*TASK PROMPT*: In the records below, find the line holding "30: (582, 139, 9.16)" and the line holding "45: (341, 28, 4.27)". Set down both, with every line between them, exactly.

(Dataset entries)
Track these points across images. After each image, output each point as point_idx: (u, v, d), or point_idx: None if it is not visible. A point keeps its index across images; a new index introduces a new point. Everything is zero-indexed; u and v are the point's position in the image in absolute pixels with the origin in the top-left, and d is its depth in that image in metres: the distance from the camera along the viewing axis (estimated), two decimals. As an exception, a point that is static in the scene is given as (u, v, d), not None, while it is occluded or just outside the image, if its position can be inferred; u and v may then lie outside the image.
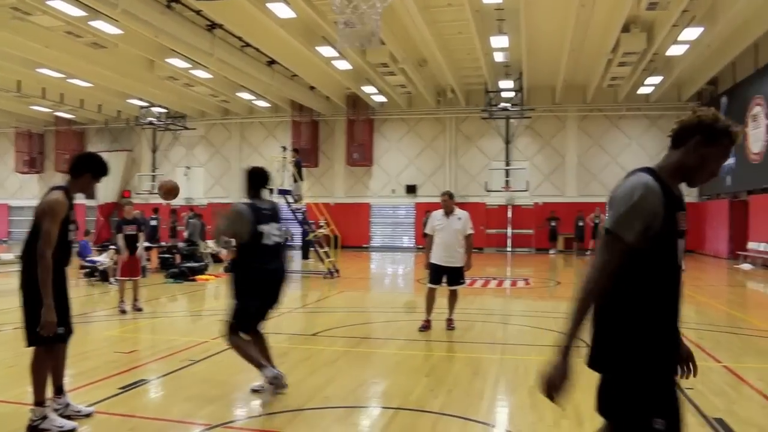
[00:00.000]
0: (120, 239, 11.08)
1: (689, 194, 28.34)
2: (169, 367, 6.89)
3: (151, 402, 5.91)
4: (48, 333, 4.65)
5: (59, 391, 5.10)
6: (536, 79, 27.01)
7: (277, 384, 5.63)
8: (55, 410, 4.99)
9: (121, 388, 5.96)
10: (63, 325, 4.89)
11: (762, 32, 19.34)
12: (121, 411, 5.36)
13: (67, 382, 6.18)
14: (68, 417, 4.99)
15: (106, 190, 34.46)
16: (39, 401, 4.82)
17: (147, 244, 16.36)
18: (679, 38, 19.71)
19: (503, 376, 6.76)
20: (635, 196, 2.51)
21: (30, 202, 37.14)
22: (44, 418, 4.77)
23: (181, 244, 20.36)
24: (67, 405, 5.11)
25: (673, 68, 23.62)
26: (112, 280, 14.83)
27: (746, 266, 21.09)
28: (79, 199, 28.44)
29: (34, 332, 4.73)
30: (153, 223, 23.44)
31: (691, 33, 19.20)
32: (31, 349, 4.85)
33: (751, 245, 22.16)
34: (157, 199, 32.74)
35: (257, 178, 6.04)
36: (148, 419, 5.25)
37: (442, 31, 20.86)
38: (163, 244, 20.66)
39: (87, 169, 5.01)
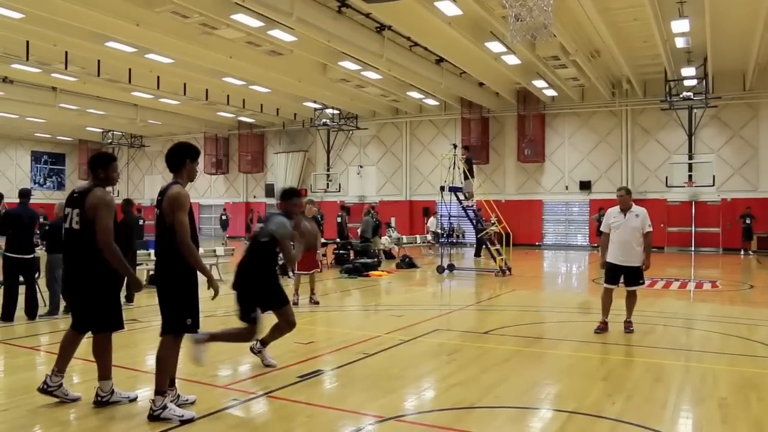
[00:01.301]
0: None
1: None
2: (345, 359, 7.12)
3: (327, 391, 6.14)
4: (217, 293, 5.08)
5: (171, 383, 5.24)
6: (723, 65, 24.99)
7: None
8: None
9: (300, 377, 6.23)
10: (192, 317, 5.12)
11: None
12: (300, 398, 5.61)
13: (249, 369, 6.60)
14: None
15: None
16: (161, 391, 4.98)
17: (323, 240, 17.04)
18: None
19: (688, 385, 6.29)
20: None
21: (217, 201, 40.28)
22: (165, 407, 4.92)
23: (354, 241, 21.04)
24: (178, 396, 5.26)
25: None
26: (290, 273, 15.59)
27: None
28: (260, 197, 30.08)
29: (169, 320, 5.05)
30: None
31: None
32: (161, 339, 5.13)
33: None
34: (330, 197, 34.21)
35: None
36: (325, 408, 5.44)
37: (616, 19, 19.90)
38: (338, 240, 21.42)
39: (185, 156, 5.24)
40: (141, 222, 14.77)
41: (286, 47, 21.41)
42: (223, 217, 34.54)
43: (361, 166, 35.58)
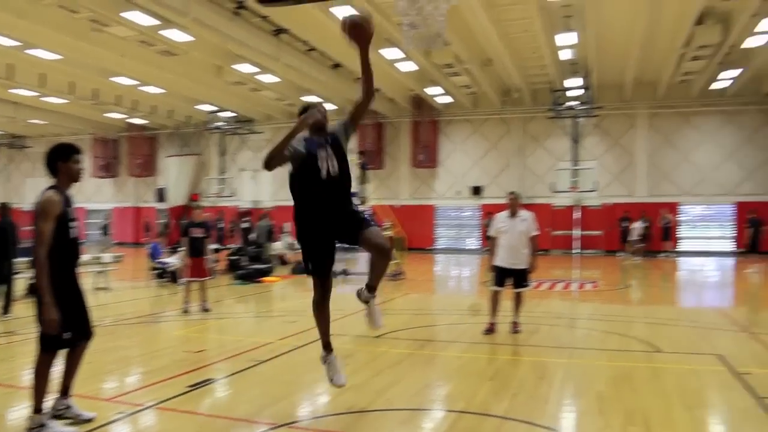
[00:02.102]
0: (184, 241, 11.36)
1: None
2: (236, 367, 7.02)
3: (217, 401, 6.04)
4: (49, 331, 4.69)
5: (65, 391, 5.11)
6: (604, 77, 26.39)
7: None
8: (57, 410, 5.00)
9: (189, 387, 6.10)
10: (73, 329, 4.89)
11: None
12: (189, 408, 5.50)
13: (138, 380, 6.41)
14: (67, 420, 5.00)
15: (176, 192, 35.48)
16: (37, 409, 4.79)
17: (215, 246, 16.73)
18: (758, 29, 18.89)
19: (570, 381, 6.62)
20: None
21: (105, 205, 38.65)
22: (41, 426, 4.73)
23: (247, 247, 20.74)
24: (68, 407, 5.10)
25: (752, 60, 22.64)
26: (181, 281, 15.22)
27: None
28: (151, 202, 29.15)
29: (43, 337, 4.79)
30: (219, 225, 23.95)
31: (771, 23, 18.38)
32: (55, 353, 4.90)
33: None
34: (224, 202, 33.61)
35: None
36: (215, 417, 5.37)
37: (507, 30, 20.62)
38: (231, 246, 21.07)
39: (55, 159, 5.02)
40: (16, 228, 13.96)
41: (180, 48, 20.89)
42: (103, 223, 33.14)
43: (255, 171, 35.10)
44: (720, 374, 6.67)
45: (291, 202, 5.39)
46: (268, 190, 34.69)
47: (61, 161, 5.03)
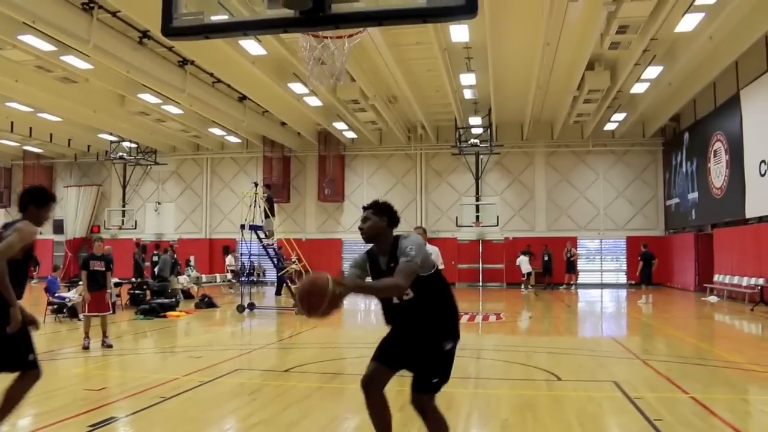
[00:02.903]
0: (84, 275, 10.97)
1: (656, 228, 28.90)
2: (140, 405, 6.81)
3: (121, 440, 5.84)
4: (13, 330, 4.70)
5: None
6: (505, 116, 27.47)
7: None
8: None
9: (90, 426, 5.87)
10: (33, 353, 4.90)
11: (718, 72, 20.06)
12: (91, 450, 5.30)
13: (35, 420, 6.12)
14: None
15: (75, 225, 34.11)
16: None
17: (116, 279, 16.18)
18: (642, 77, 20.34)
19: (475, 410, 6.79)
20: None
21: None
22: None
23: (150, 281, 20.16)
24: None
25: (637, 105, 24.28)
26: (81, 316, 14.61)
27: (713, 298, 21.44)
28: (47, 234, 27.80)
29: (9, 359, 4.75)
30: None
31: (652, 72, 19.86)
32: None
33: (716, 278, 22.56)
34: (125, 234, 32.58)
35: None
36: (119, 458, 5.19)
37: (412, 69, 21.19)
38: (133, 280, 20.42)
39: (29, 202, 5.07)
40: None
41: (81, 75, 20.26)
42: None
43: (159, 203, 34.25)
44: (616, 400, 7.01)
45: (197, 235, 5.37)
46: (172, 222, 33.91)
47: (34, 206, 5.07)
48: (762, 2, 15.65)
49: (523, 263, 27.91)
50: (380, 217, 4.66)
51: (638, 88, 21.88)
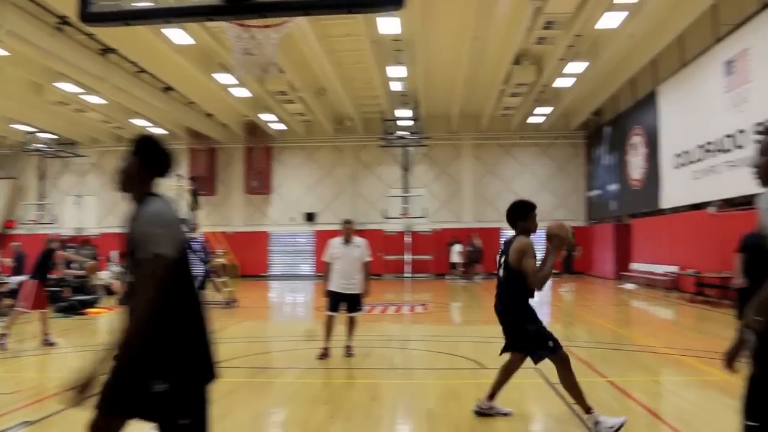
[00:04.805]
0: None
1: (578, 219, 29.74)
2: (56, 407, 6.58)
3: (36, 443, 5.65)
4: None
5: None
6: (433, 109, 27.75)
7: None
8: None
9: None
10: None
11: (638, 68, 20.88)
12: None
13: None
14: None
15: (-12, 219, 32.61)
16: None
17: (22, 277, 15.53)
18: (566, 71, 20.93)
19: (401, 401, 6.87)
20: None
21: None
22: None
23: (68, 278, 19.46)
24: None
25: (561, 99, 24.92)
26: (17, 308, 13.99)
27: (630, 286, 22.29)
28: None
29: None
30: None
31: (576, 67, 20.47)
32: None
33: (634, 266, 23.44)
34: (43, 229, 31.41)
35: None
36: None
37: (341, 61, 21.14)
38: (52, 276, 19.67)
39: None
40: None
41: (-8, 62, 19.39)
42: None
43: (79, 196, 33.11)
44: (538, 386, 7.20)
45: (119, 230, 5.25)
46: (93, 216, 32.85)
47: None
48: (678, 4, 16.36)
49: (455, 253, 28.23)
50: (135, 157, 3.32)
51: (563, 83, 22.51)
...
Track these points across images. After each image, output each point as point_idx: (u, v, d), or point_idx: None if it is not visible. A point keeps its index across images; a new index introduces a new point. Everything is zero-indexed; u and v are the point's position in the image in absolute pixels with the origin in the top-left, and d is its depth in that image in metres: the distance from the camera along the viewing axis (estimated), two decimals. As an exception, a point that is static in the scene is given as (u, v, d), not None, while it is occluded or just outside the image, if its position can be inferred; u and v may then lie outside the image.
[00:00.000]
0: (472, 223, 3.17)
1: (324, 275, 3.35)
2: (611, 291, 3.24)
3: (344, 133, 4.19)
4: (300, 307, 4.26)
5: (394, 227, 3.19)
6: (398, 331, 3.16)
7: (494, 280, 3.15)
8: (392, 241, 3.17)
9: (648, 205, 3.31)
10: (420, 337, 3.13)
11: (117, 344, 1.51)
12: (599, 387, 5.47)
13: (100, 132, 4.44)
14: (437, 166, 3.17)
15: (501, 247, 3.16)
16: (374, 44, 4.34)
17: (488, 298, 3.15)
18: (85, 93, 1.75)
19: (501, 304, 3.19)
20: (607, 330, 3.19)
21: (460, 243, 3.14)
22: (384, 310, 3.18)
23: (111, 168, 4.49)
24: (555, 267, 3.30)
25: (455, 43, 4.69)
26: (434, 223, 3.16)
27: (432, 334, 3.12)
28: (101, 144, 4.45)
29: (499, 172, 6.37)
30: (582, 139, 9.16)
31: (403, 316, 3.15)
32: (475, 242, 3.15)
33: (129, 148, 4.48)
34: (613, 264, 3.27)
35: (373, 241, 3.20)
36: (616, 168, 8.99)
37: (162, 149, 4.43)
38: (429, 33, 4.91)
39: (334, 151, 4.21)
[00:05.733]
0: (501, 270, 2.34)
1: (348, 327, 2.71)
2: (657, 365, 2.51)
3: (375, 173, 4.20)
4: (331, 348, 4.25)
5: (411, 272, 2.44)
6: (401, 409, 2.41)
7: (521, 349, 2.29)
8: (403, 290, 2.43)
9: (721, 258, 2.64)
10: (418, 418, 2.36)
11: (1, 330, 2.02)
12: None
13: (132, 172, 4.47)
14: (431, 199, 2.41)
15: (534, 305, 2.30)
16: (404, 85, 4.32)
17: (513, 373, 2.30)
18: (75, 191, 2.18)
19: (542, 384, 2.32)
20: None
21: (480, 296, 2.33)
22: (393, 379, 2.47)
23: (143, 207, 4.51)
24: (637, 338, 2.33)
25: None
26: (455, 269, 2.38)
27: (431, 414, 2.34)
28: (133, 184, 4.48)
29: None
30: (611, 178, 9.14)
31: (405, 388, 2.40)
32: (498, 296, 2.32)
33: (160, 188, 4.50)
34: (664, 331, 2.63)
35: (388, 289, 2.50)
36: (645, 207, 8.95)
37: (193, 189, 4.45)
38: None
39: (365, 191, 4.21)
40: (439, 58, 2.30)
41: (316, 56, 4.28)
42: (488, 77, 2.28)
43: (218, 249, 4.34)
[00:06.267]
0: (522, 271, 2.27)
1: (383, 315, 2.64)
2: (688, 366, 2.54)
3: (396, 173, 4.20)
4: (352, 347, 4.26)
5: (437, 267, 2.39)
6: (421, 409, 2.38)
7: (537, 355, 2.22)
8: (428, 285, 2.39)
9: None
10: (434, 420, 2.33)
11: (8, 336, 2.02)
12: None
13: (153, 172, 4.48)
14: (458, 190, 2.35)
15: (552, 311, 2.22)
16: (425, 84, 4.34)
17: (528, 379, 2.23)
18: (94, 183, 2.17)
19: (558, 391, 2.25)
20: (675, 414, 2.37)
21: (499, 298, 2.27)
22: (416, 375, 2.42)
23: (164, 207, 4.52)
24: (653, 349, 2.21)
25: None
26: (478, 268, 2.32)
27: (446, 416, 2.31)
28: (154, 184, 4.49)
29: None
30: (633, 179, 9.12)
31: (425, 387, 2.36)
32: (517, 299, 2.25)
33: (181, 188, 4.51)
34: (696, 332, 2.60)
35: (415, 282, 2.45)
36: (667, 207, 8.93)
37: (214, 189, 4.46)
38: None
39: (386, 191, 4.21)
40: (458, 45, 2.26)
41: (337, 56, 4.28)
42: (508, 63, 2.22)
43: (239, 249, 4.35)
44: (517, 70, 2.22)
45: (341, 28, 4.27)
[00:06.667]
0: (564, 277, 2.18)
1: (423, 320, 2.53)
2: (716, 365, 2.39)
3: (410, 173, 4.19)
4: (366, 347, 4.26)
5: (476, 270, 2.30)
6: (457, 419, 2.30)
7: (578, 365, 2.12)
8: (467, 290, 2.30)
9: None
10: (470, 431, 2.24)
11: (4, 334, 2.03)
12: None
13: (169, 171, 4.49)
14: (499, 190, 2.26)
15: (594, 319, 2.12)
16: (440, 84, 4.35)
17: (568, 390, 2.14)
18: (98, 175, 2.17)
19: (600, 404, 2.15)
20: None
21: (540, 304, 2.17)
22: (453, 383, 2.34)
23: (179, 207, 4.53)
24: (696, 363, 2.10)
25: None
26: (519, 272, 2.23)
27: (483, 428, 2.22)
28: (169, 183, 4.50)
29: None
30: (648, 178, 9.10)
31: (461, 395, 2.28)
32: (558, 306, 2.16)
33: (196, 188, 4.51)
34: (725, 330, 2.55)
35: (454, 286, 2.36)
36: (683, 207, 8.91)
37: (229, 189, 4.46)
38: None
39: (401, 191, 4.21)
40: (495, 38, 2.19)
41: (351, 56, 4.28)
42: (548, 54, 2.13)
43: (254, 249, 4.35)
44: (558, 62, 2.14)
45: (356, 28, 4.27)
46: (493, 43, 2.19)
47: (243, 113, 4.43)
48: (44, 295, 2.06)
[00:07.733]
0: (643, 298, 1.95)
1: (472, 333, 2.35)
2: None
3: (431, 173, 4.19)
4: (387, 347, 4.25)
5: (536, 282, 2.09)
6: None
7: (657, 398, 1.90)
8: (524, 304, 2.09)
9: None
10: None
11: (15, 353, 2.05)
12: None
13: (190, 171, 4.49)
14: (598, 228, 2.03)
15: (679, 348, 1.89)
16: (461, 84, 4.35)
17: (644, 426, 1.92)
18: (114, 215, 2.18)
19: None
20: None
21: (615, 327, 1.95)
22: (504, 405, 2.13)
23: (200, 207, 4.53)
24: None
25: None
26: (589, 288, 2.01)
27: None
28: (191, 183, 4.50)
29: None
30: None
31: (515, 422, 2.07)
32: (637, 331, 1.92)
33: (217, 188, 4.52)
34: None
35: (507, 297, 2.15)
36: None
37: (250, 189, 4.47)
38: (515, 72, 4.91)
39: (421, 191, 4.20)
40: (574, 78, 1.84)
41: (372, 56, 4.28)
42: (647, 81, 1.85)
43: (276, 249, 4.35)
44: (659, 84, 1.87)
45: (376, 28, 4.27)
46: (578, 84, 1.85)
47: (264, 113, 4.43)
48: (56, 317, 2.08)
--
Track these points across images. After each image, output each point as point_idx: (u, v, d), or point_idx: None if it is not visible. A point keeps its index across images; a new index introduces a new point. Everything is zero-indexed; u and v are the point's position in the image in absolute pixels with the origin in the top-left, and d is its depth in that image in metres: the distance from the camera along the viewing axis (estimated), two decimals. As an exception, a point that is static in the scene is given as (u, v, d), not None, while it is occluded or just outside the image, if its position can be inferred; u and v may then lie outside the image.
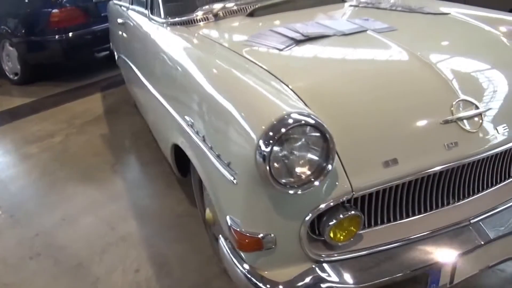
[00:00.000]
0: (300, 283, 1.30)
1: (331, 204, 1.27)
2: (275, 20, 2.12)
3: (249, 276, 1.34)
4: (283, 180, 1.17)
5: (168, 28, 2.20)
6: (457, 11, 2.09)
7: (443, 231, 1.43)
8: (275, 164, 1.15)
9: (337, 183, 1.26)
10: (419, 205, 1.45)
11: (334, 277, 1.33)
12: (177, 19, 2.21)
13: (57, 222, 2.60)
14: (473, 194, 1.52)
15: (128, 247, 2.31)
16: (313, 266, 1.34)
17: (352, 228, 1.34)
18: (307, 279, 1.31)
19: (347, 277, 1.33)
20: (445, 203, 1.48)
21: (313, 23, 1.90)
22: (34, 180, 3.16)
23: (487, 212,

*ANSWER BOX*:
30: (582, 139, 9.16)
31: (403, 316, 3.15)
32: (475, 242, 3.15)
33: (129, 148, 4.48)
34: (613, 264, 3.27)
35: (373, 241, 3.20)
36: (616, 168, 8.99)
37: (162, 149, 4.43)
38: (429, 33, 4.91)
39: (334, 151, 4.21)
[00:05.733]
0: (501, 270, 2.34)
1: (348, 327, 2.71)
2: (657, 365, 2.51)
3: (375, 173, 4.20)
4: (331, 348, 4.25)
5: (411, 272, 2.44)
6: (401, 409, 2.41)
7: (521, 349, 2.29)
8: (403, 290, 2.43)
9: (721, 258, 2.64)
10: (418, 418, 2.36)
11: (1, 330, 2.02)
12: None
13: (132, 172, 4.47)
14: (431, 199, 2.41)
15: (534, 305, 2.30)
16: (404, 85, 4.32)
17: (513, 373, 2.30)
18: (75, 191, 2.18)
19: (542, 384, 2.32)
20: None
21: (480, 296, 2.33)
22: (393, 379, 2.47)
23: (143, 207, 4.51)
24: (637, 338, 2.33)
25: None
26: (455, 269, 2.38)
27: (431, 414, 2.34)
28: (133, 184, 4.48)
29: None
30: (611, 178, 9.14)
31: (405, 388, 2.40)
32: (498, 296, 2.32)
33: (160, 188, 4.50)
34: (664, 331, 2.63)
35: (388, 289, 2.50)
36: (645, 207, 8.95)
37: (193, 189, 4.45)
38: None
39: (365, 191, 4.21)
40: (439, 58, 2.30)
41: (316, 56, 4.28)
42: (488, 77, 2.28)
43: (218, 249, 4.34)
[00:06.267]
0: (522, 271, 2.27)
1: (383, 315, 2.64)
2: (688, 366, 2.54)
3: (396, 173, 4.20)
4: (352, 347, 4.26)
5: (437, 267, 2.39)
6: (421, 409, 2.38)
7: (537, 355, 2.22)
8: (428, 285, 2.39)
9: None
10: (434, 420, 2.33)
11: (8, 336, 2.02)
12: None
13: (153, 172, 4.48)
14: (458, 190, 2.35)
15: (552, 311, 2.22)
16: (425, 84, 4.34)
17: (528, 379, 2.23)
18: (94, 183, 2.17)
19: (558, 391, 2.25)
20: (675, 414, 2.37)
21: (499, 298, 2.27)
22: (416, 375, 2.42)
23: (164, 207, 4.52)
24: (653, 349, 2.21)
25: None
26: (478, 268, 2.32)
27: (446, 416, 2.31)
28: (154, 184, 4.49)
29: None
30: (633, 179, 9.12)
31: (425, 387, 2.36)
32: (517, 299, 2.25)
33: (181, 188, 4.51)
34: (696, 332, 2.60)
35: (415, 282, 2.45)
36: (667, 207, 8.93)
37: (214, 189, 4.46)
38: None
39: (386, 191, 4.21)
40: (458, 45, 2.26)
41: (337, 56, 4.28)
42: (508, 63, 2.22)
43: (239, 249, 4.35)
44: (517, 70, 2.22)
45: (341, 28, 4.27)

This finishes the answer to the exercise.